Voting begins in self-rule referenda in eastern Ukraine

Voting has begun in referenda on self-rule in eastern Ukraine called by pro-Russian rebels. Ukraine's interim President Oleksandr Turchynov has warned that voting "yes" will destroy the country.

Polling stations have opened in eastern Ukraine for twin referenda on splitting from the rest of the country that have been called by pro-Russian secessionists.

Ukraine's interim president, Oleksandr Turchynov, has called on eastern Ukrainians to vote "no" in the referenda, which threaten to split the country in two.

In Sunday's controversial and hastily arranged ballots, secessionists asked residents of the Donetsk and Luhansk regions to approve the declaration of sovereign people's republics where insurgents recently seized government buildings.

The referenda are not regarded as legitimate by Kyiv or Western powers.

'Step into the abyss'

Separating from Kyiv "would be a step into the abyss for these regions," President Turchynov warned in a post on the government's website on Saturday.

"Those who stand for self-rule do understand that it would mean complete destruction of the economy, social programs and life in general for the majority of the population in these regions," he added.

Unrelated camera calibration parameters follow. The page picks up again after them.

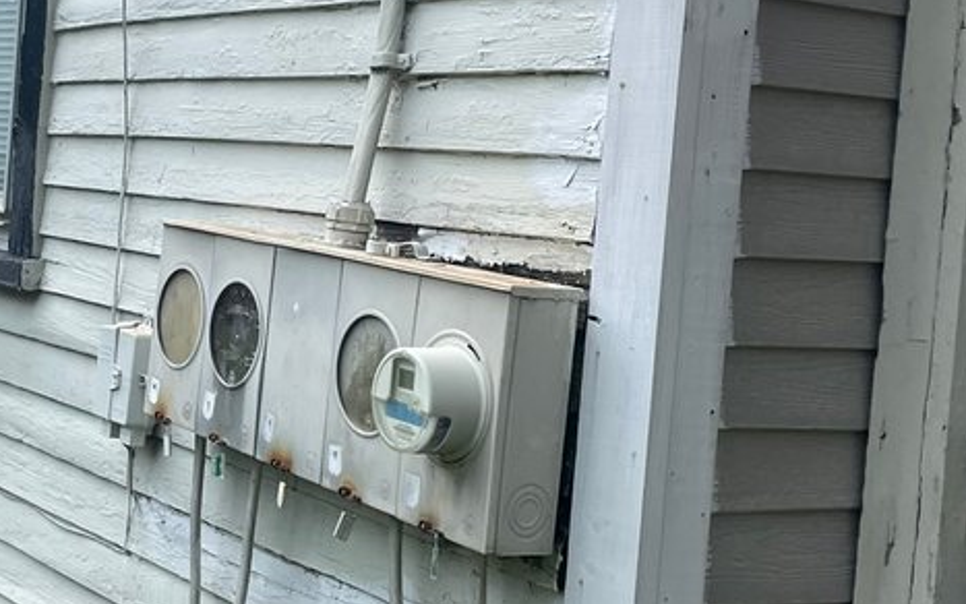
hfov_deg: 29.8
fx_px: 1764
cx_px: 175
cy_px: 268
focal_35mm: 67
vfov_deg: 19.4
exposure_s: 1/1473
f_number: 1.6
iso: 32
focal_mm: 4.2
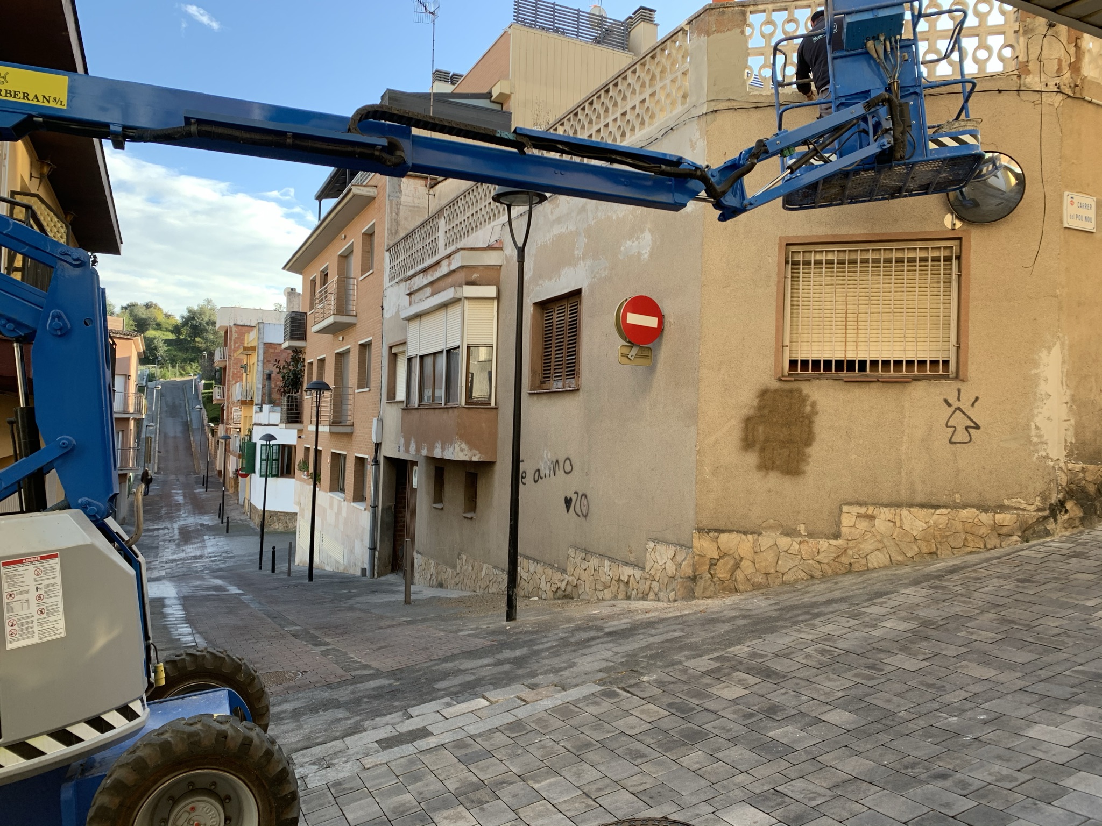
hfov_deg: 67.3
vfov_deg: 53.1
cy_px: 413
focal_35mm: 26
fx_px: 828
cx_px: 551
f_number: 1.8
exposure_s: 1/252
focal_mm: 4.25
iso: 25
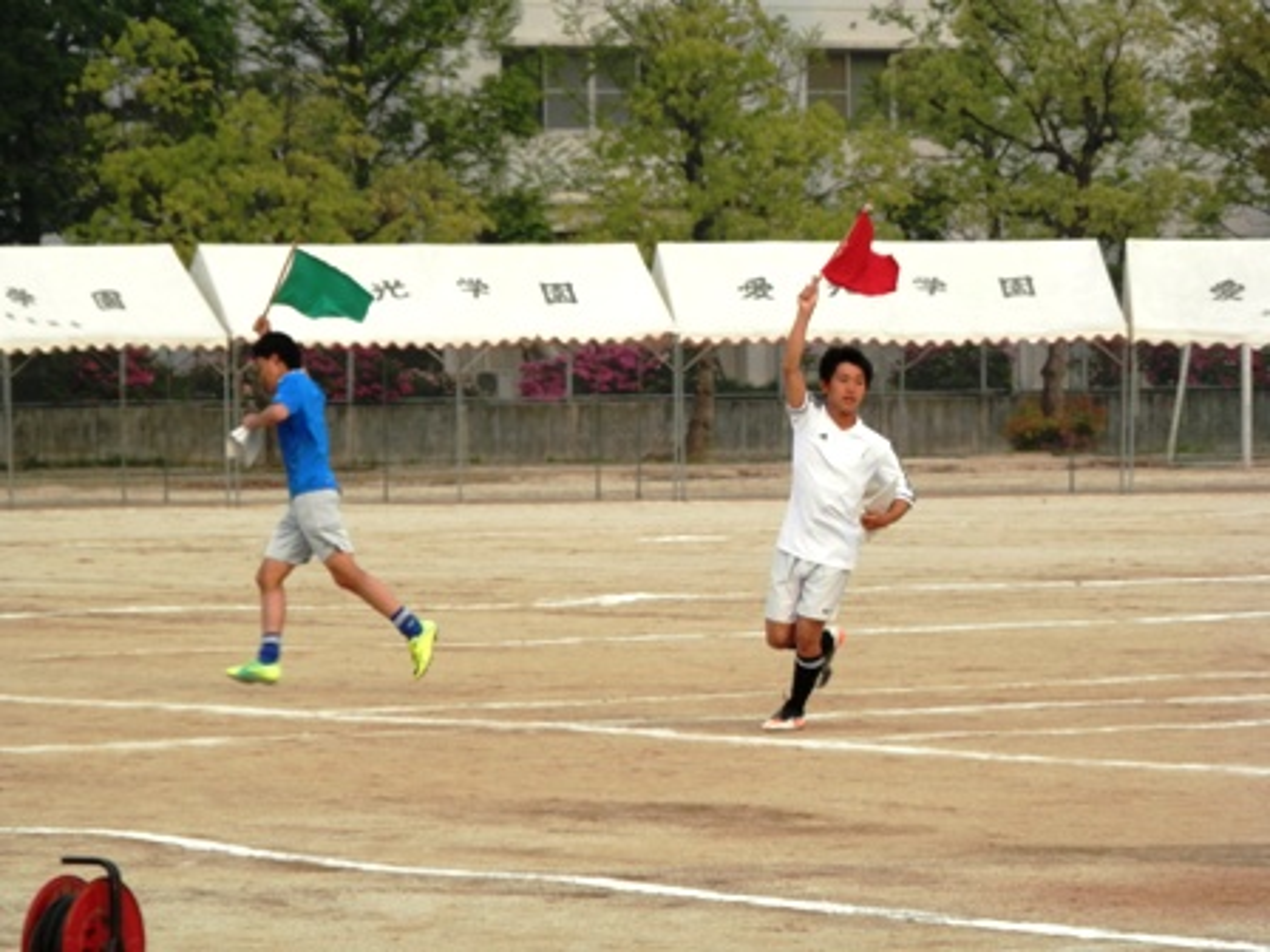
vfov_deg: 7.3
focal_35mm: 204
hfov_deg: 9.7
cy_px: 476
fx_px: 7484
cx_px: 635
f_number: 5.9
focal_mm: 36.5
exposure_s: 1/160
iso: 80
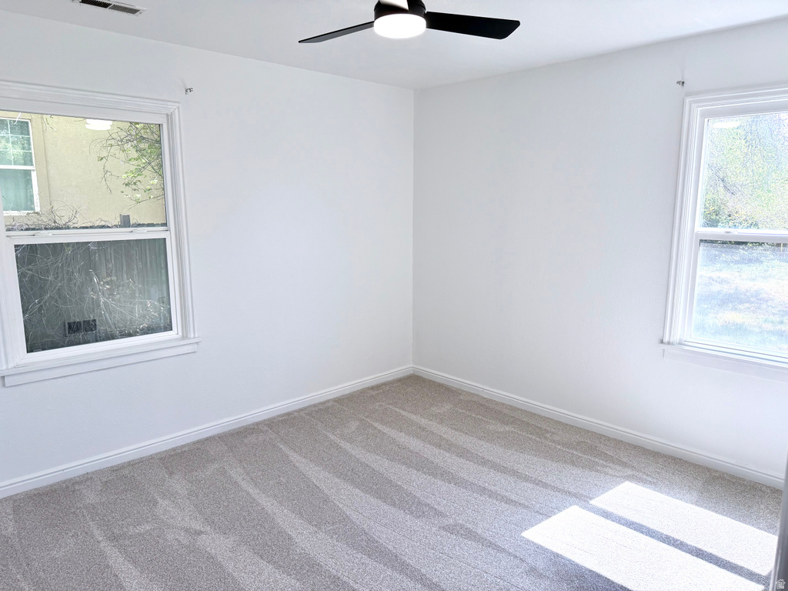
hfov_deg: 71.6
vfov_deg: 56.8
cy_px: 296
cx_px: 394
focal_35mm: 24
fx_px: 546
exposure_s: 1/514
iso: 100
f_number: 1.78
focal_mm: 6.76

Kyiv has been struggling to keep the economy afloat for months. Following the ouster of President Viktor Yanukovych earlier this year, the IMF, the US and the EU all vowed financial support to rescue Ukraine from economic ruin. The IMF most recently approved a $17 billion bailout package for the ailing eastern European country.

Moscow's influence

The interim Ukrainian president also warned that the local population had allowed itself to be swayed by "terrorists" who have been acting in the interest of Moscow and Russian President Vladimir Putin.

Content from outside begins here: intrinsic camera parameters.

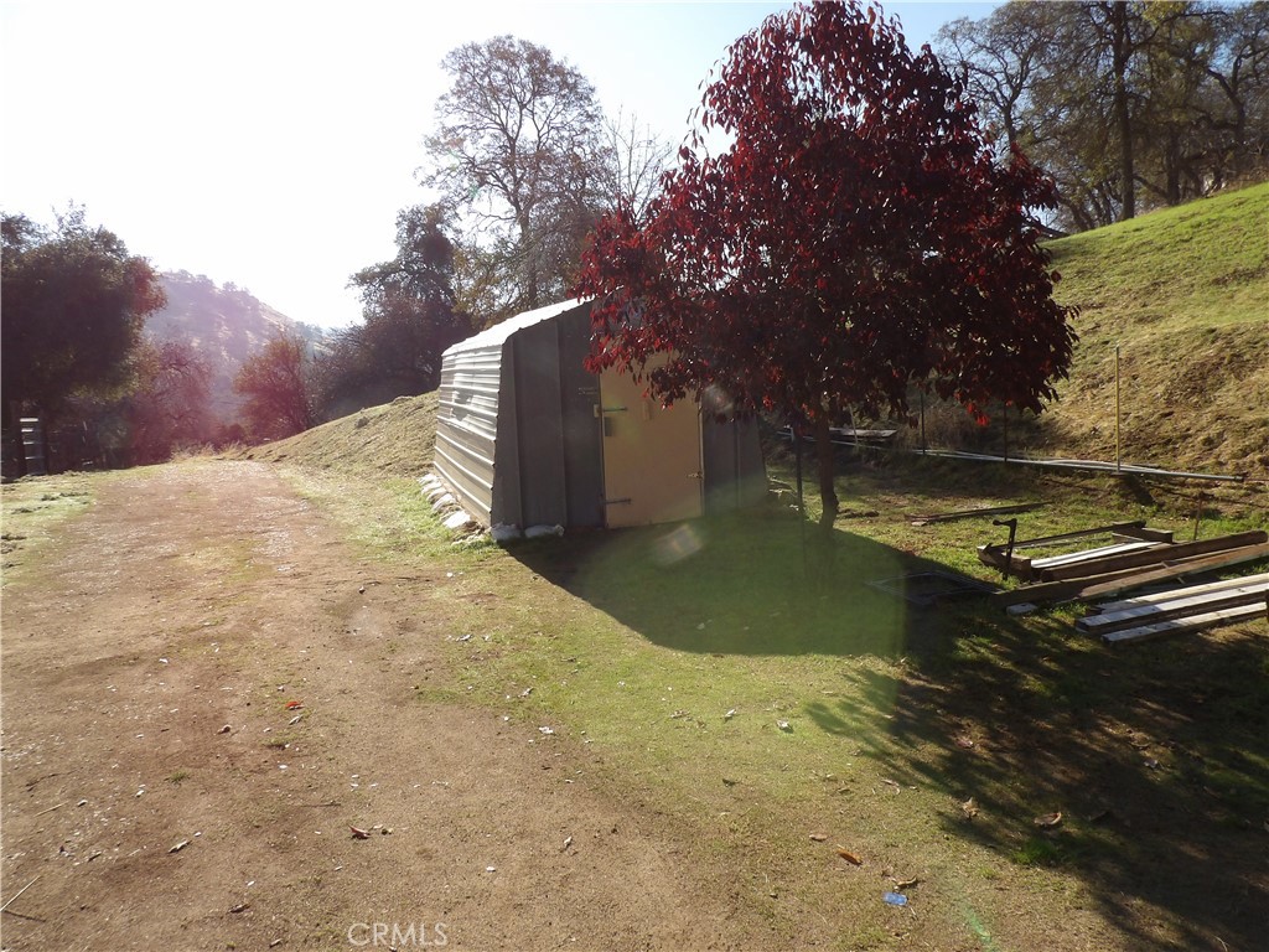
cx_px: 634
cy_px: 476
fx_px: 880
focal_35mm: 24
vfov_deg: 56.8
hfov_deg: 71.6
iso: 100
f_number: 4.6
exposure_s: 1/552
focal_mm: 4.3
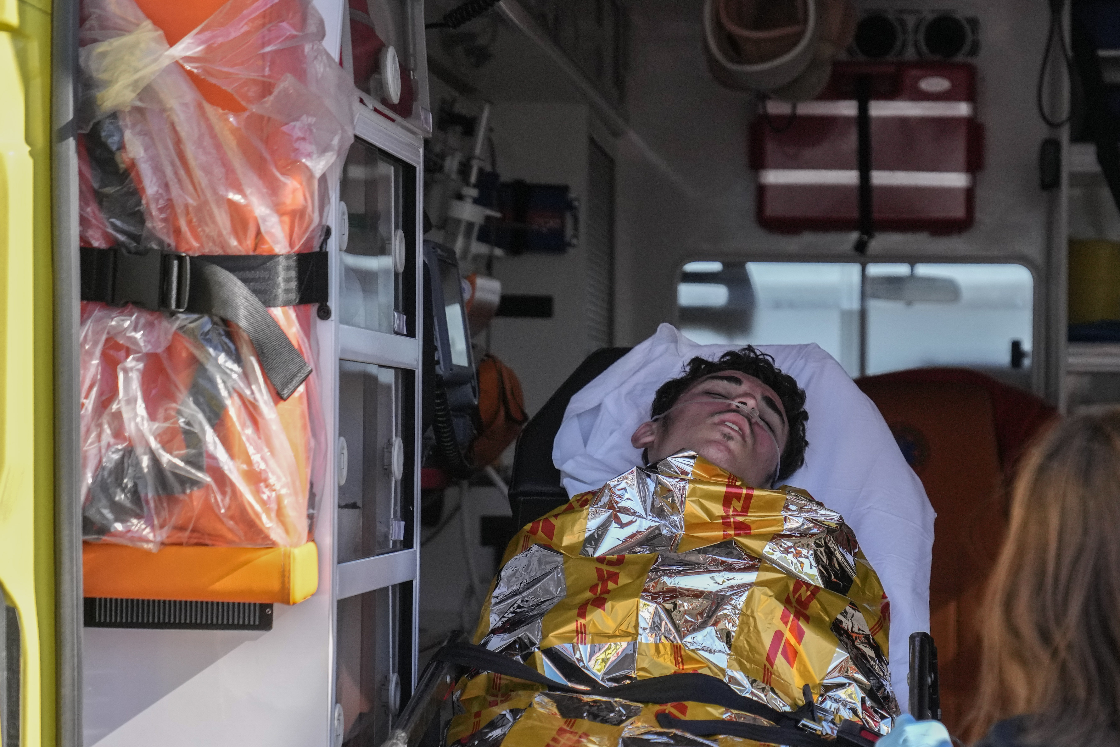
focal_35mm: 112
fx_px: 3484
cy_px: 571
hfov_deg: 18.2
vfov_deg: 12.2
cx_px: 815
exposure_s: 1/8000
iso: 2000
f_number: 3.2
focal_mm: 70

"A dreadful terror is in train with the support of a large part of the local population," Turchynov said, referring to the occupation of local government buildings by armed pro-Moscow seccessionists across a number of cities in eastern Ukraine.

"It is a complex problem with a population deceived by [Russian] propaganda support terrorists."

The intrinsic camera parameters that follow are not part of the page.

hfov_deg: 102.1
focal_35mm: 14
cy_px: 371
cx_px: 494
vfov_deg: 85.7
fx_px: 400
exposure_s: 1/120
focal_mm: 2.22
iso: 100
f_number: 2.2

The US and other Western countries have told the UN Security Council that Moscow has driven the separatist movement, based on collected evidence which revealed well-coordinated takeovers of municipalities.

Turchynov invited separatists to participate in roundtable talks. However, he rejected the inclusion of "terrorists" in any negotiations.

The US State Department said Washington would "not recognize the results of these illegal referenda." Department spokesperson Jen Psaki said the ballots amounted to "an attempt to create further division and disorder" in Ukraine.

Merkel, Hollande threaten sanctions

The EU is likely to extend its selected sanctions against Russia on Monday over the referenda. European commission member Janusz Lewandoski said Brussels would target about 15 people and several Crimean branches of Ukrainian companies taken over by Russians.

Moreover, the question of whether general elections for Ukraine would go ahead on May 25 also resurfaced on Saturday.

German Chancellor Angela Merkel and French President Francois Hollande on Saturday issued a joint statement threatening Russia with further sanctions if the election did not go ahead.

The two leaders also called on all sides to begin disarming irregular forces in Ukraine under the supervision of the OSCE by May 15 at the latest, and urged Russian President Vladimir Putin to do more to reduce tensions in the country.

Red Cross hostages freed

Tensions remained high in Ukraine on Saturday with news of another abduction of aid workers and fears of more deadly clashes between protesters and police.

Earlier in the day, pro-Russian rebels released nine Red Cross workers who had been abducted the previous evening. Among them were eight Ukrainians and one Swiss national.

Chaotic violence gripped the region on Friday as pro-Russian militants and Ukrainian battled for control of local governments. In Mariupol, at least seven people were killed and 39 wounded, as well as at least 20 pro-Russian militants, according to regional authorities.